Der Hauptmann (wunderbar schrill und diabolisch: Florian Bender), ihr direkter Vorgesetzter, quält sie nach Belieben. Und dem Dorfarzt (Jürgen Lorenzen) stellt Woyzeck sich als Versuchskaninchen für höchst dubiose wissenschaftliche Experimente zur Verfügung, um so nebenbei etwas dazu verdienen zu können. Für alle Welt ist Franziska nur ein wertloses Geschöpf, das man wie ein seelenloses Tier behandeln kann und dass es zu quälen gilt. Mit ihrer großen Liebe Marie (Rosana Cleve), eine abgerissene Bordsteinschwalbe hat sie ein uneheliches Kind, das lieblos wie ein Tier in einer Transportkiste plärrend und schreiend hin- und hergeschoben wird.

Als Marie vom Tambourmajor (ein weiterer bemerkenswerter Neuzugang im Ensemble des Borchert Theaters: Alessandro Scheuerer) verführt wird, gerät Woyzeck außer Kontrolle. Sie hat ihren einzigen Halt verloren. Franziska ermordet erst Marie und tötet dann in ihrer Verzweiflung und Ausweglosigkeit sich selbst.

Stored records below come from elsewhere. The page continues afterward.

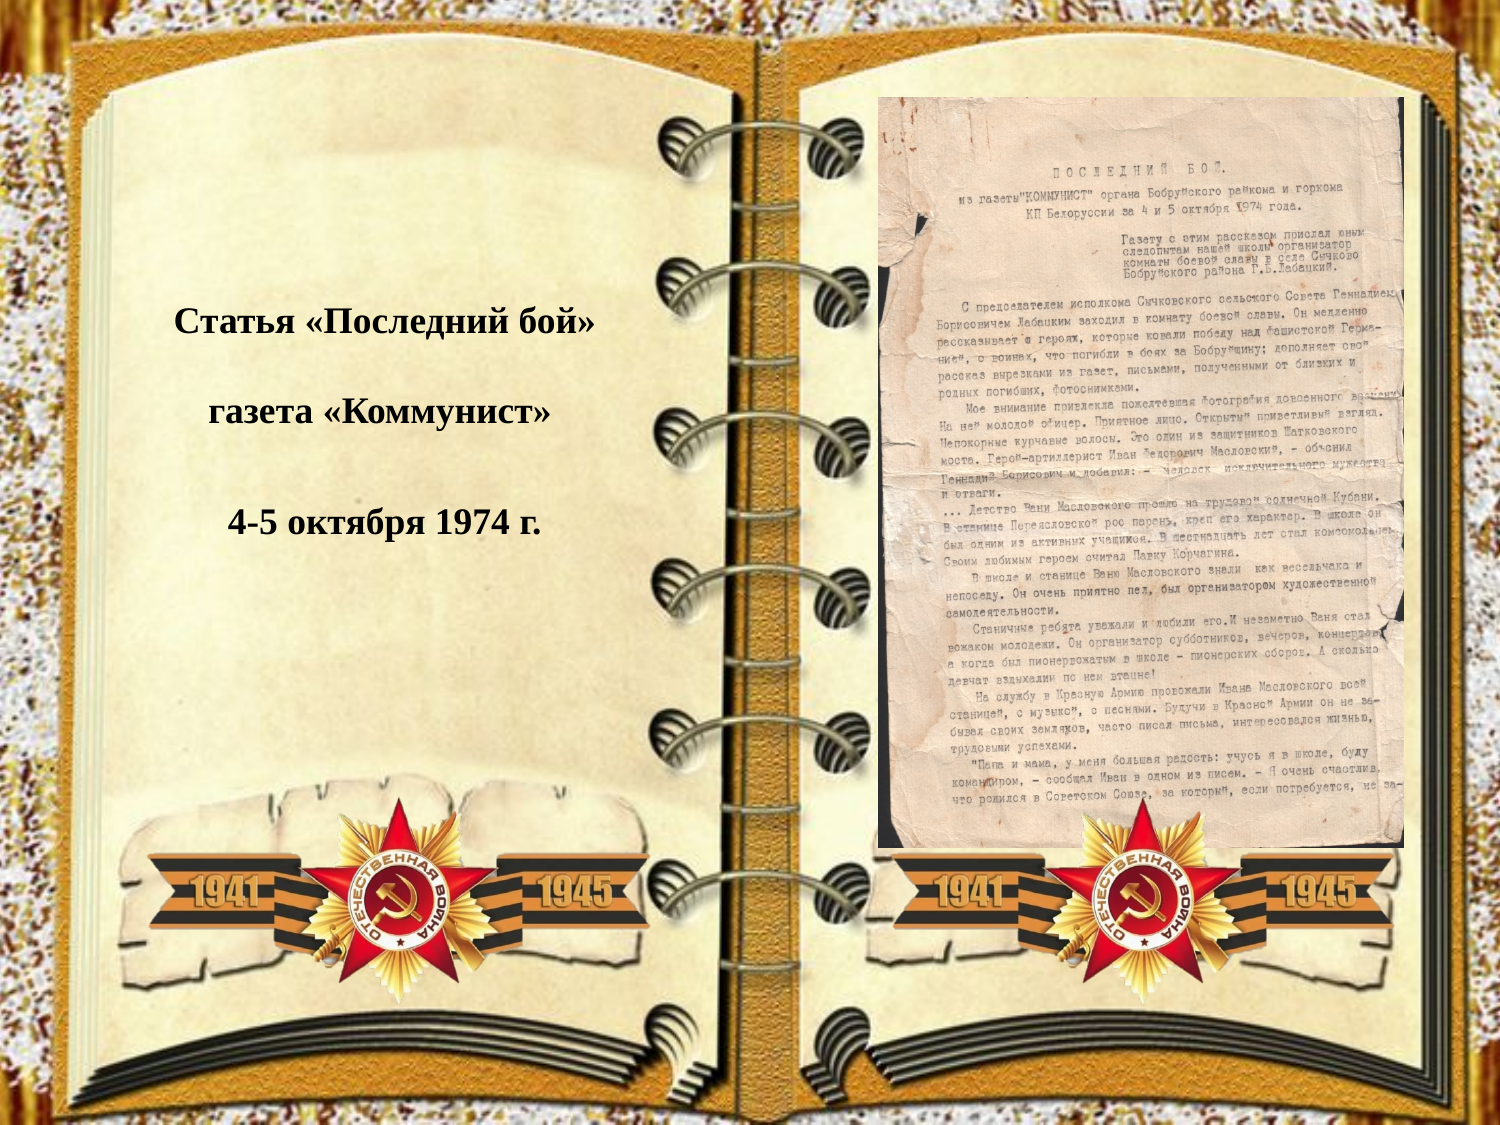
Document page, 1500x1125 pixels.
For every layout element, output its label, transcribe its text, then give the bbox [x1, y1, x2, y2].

picture [0, 0, 1500, 1125]
text_box Статья «Последний бой» газета «Коммунист» 4-5 октября 1974 г. [138, 243, 632, 550]
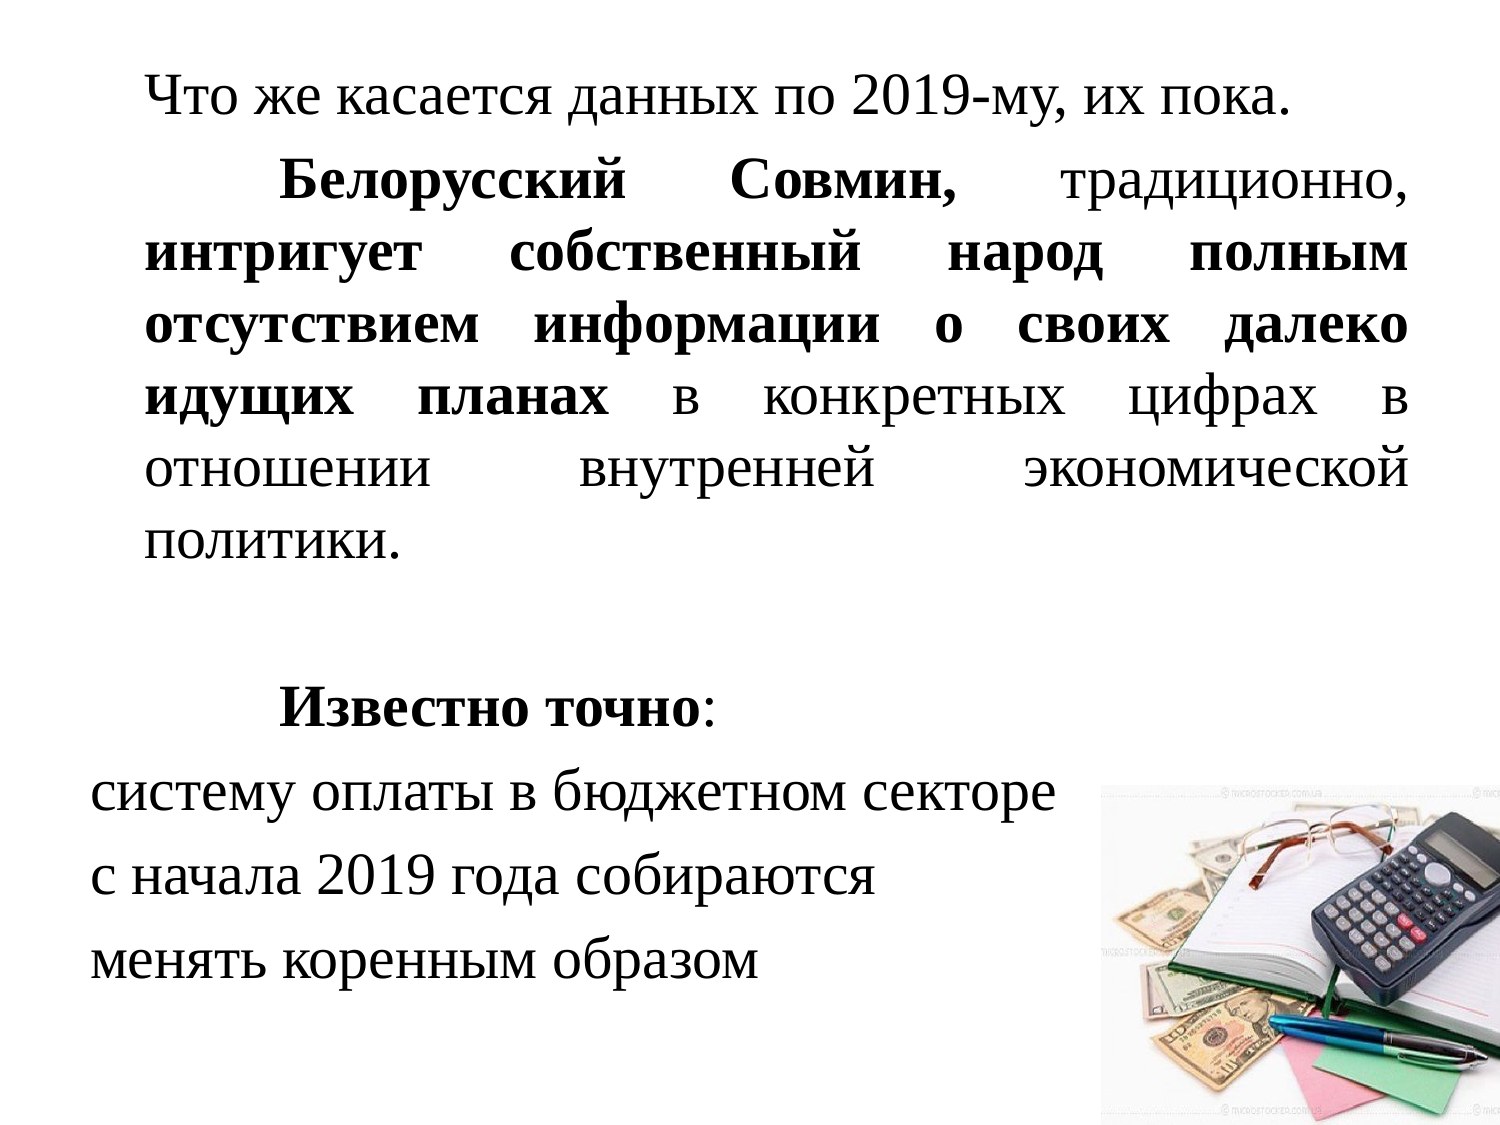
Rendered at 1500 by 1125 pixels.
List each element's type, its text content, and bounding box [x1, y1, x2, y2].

list Что же касается данных по 2019-му, их пока. Белорусский Совмин, традиционно, интригует собственный народ полным отсутствием информации о своих далеко идущих планах в конкретных цифрах в отношении внутренней экономической политики. Известно точно: систему оплаты в бюджетном секторе с начала 2019 года собираются менять коренным образом [75, 46, 1425, 1005]
picture [0, 0, 1500, 1125]
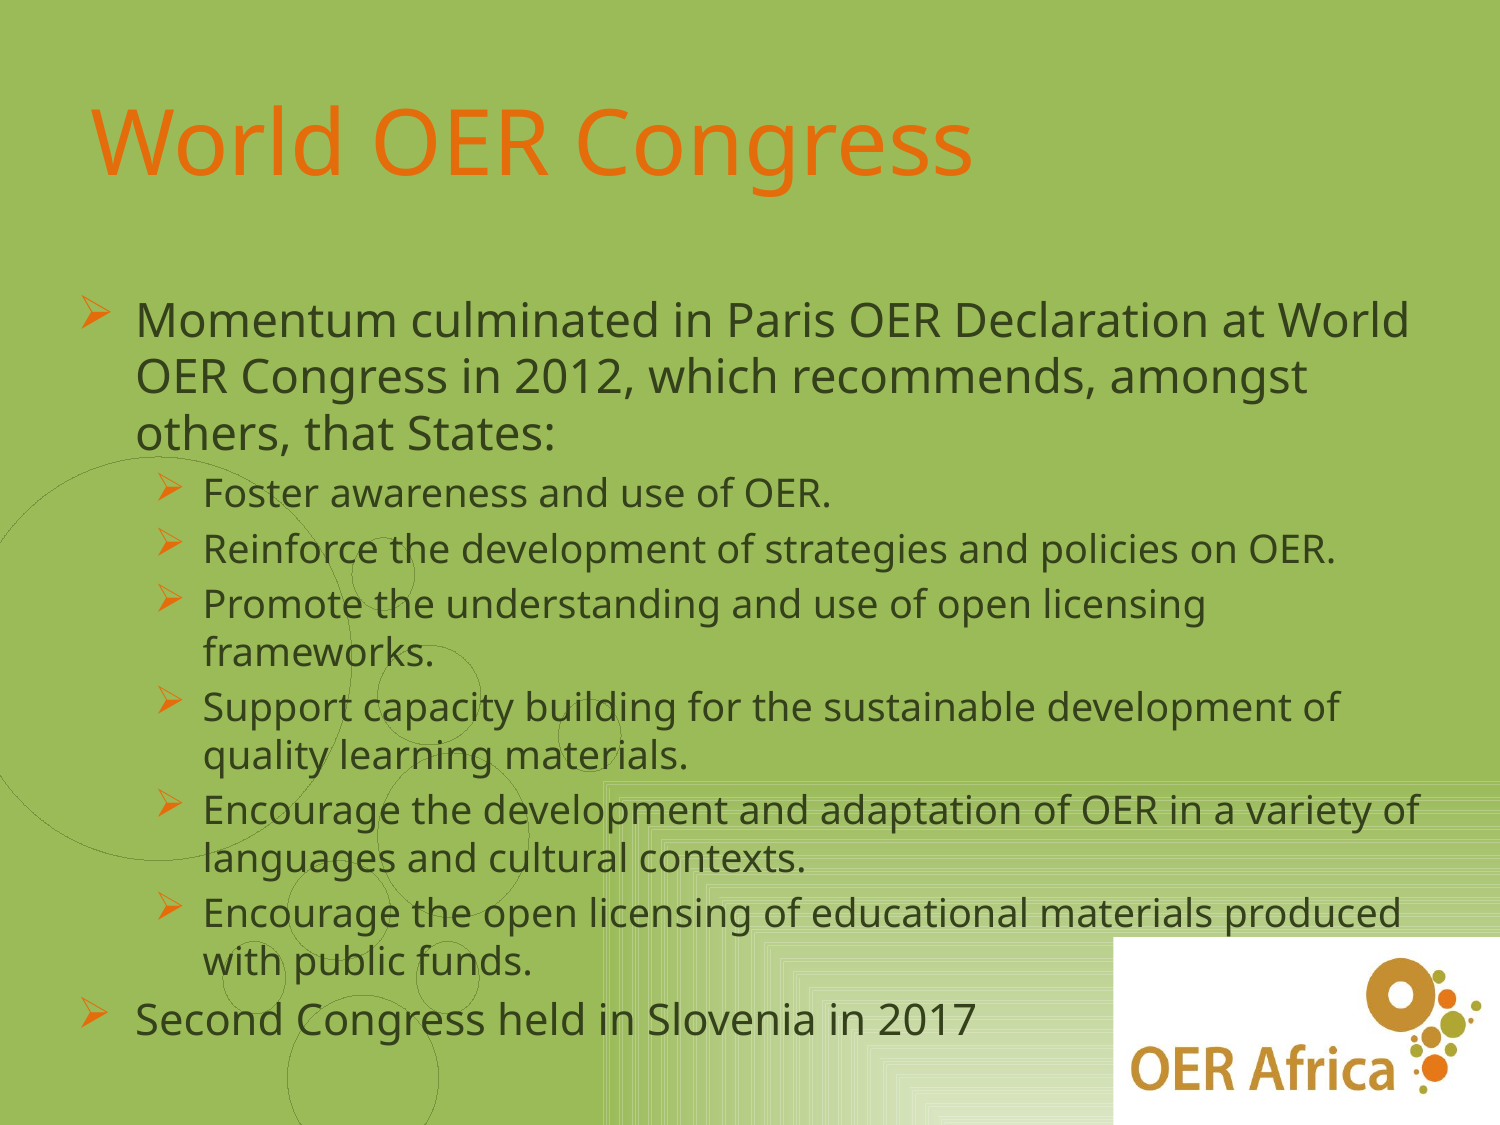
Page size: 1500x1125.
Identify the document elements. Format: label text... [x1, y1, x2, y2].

picture [1113, 937, 1500, 1125]
list Momentum culminated in Paris OER Declaration at World OER Congress in 2012, which recommends, amongst others, that States: Foster awareness and use of OER. Reinforce the development of strategies and policies on OER. Promote the understanding and use of open licensing frameworks. Support capacity building for the sustainable development of quality learning materials. Encourage the development and adaptation of OER in a variety of languages and cultural contexts. Encourage the open licensing of educational materials produced with public funds. Second Congress held in Slovenia in 2017 [62, 282, 1442, 1059]
title World OER Congress [75, 45, 1425, 233]
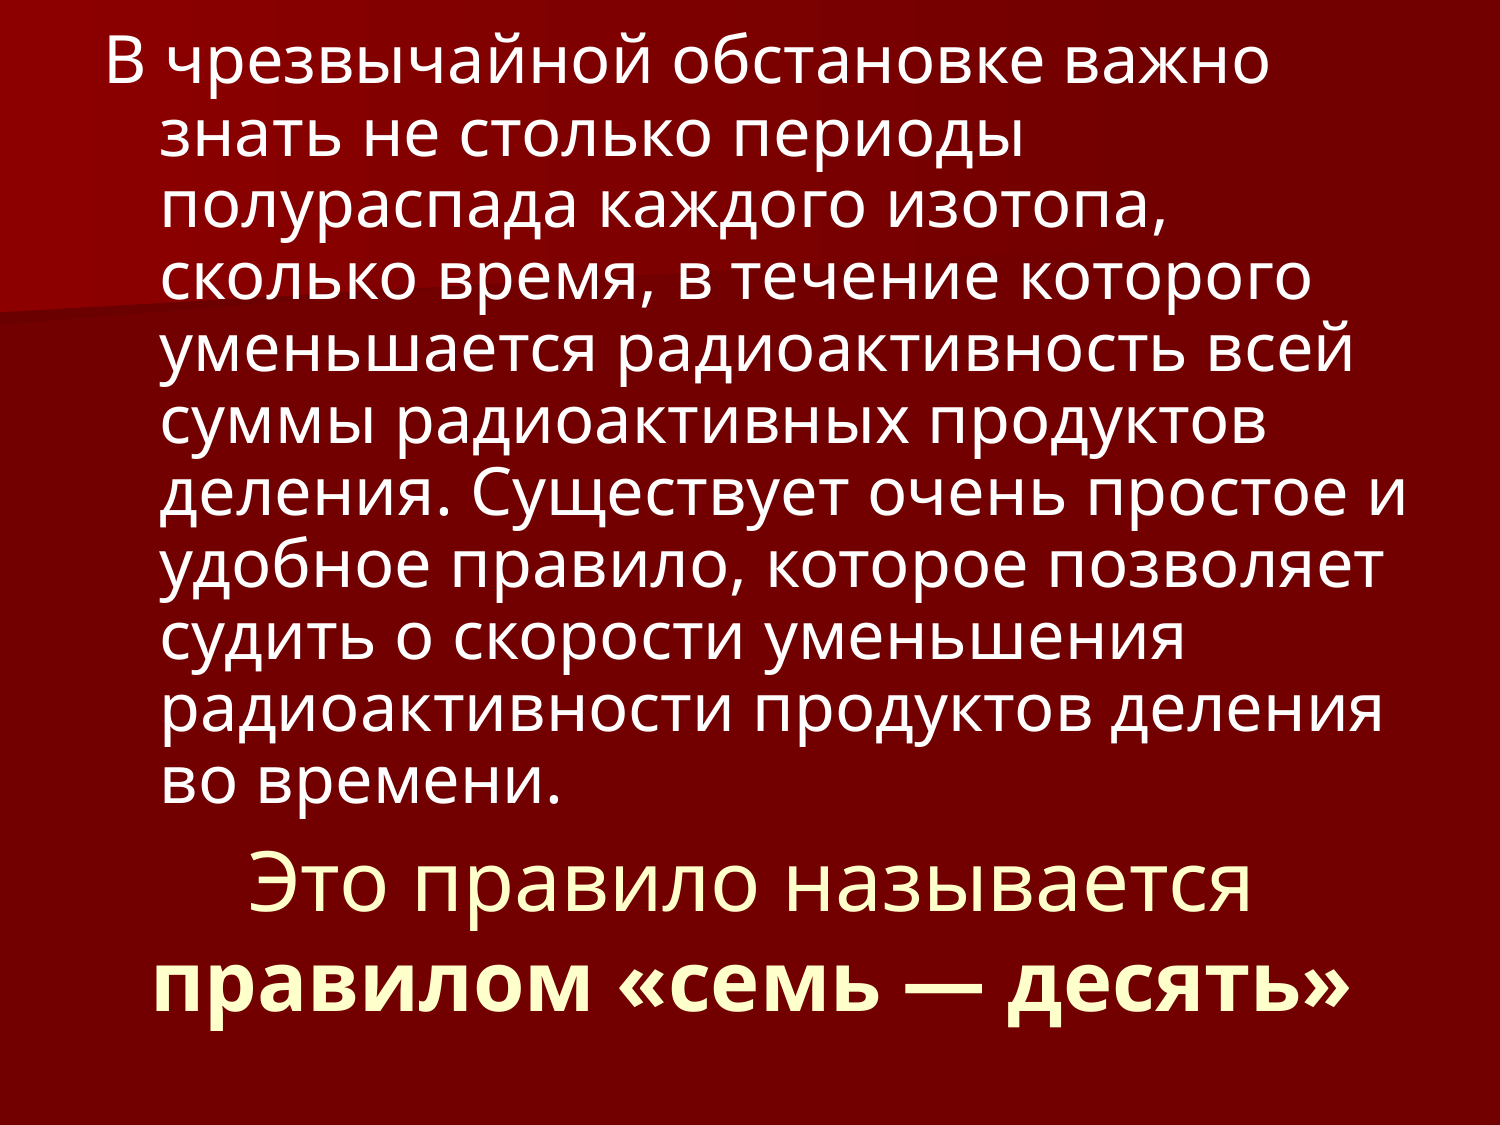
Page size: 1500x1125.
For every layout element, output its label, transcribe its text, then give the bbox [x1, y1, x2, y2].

list В чрезвычайной обстановке важно знать не столько периоды полураспада каждого изотопа, сколько время, в течение которого уменьшается радиоактивность всей суммы радиоактивных продуктов деления. Существует очень простое и удобное правило, которое позволяет судить о скорости уменьшения радиоактивности продуктов деления во времени. [88, 18, 1436, 799]
title Это правило называется правилом «семь — десять» [76, 833, 1428, 1022]
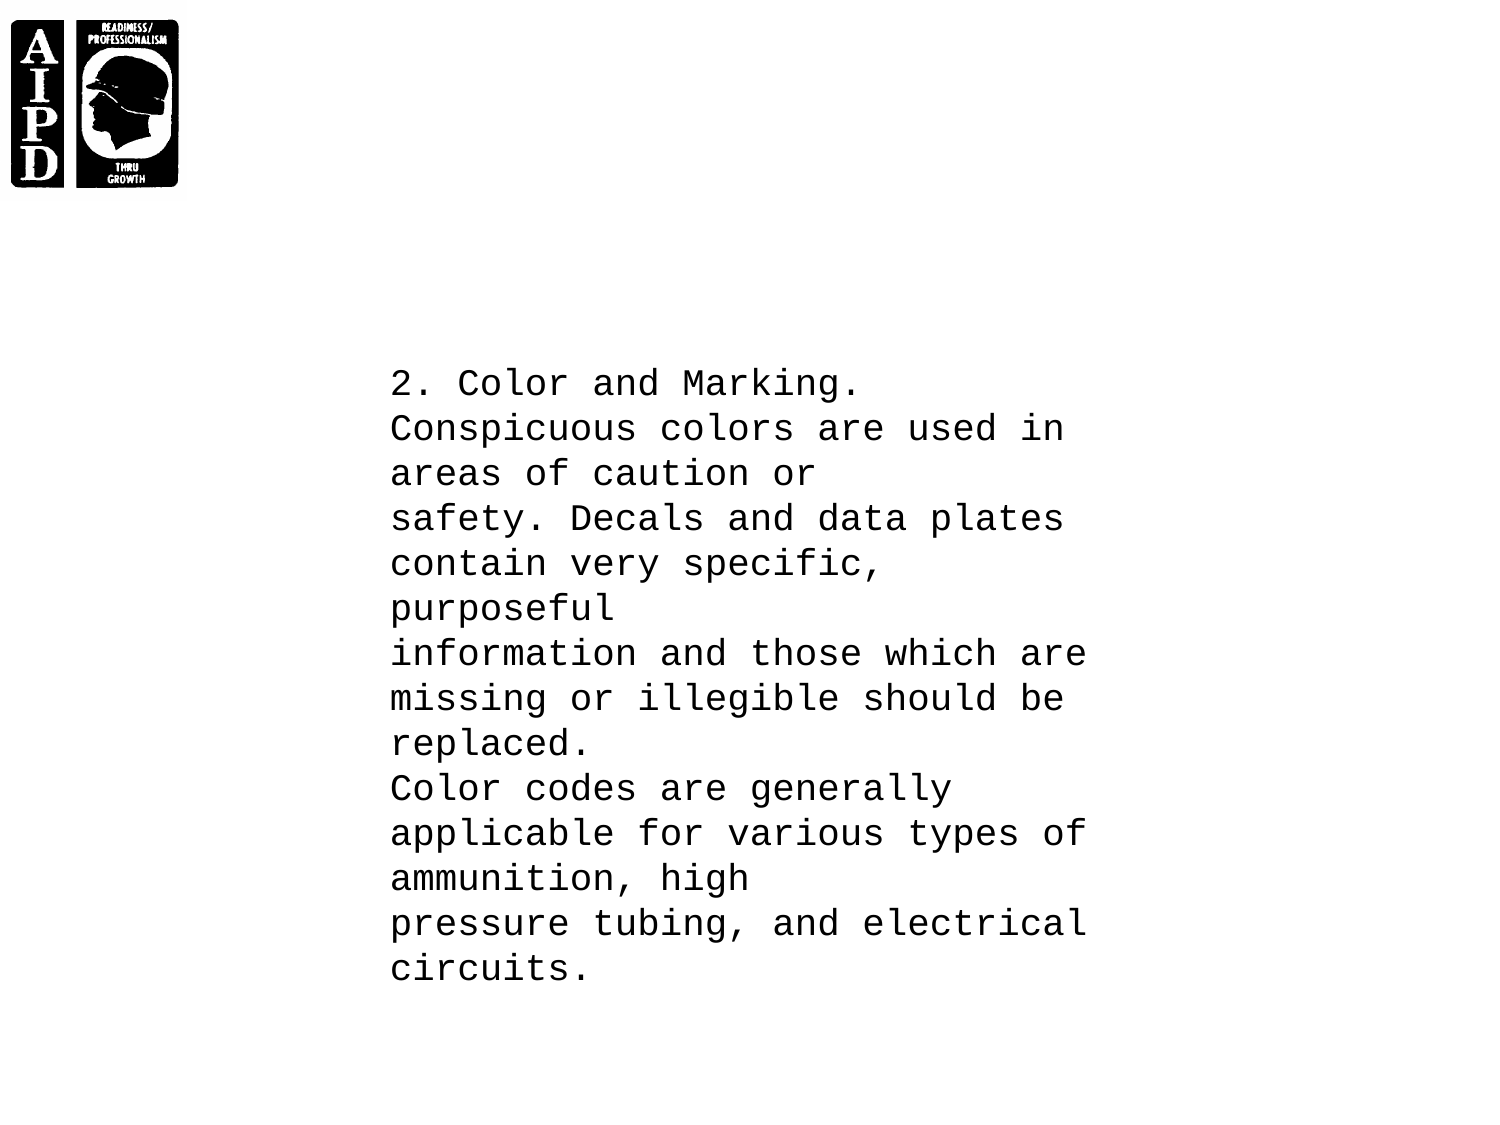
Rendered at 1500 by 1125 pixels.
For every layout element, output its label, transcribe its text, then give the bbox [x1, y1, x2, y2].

picture [0, 0, 187, 201]
text_box 2. Color and Marking. Conspicuous colors are used in areas of caution or safety. Decals and data plates contain very specific, purposeful information and those which are missing or illegible should be replaced. Color codes are generally applicable for various types of ammunition, high pressure tubing, and electrical circuits. [374, 350, 1125, 996]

Pessimistischer könnte der Blick auf unsere Welt nicht sein. Der Schluss der Tragödie ist eine böse Provokation. Für Tanja Weidner ist das bittere Ende der Tragödie allerdings der Ausgang für eine Hoffnung. Diese gilt es einfach nicht aufzugeben, selbst in einer Welt, die wie in „Woyzeck“ gerade aus den Fugen zu geraten scheint. Möge dieser Impuls beim Publikum Früchte tragen. Sehenswert!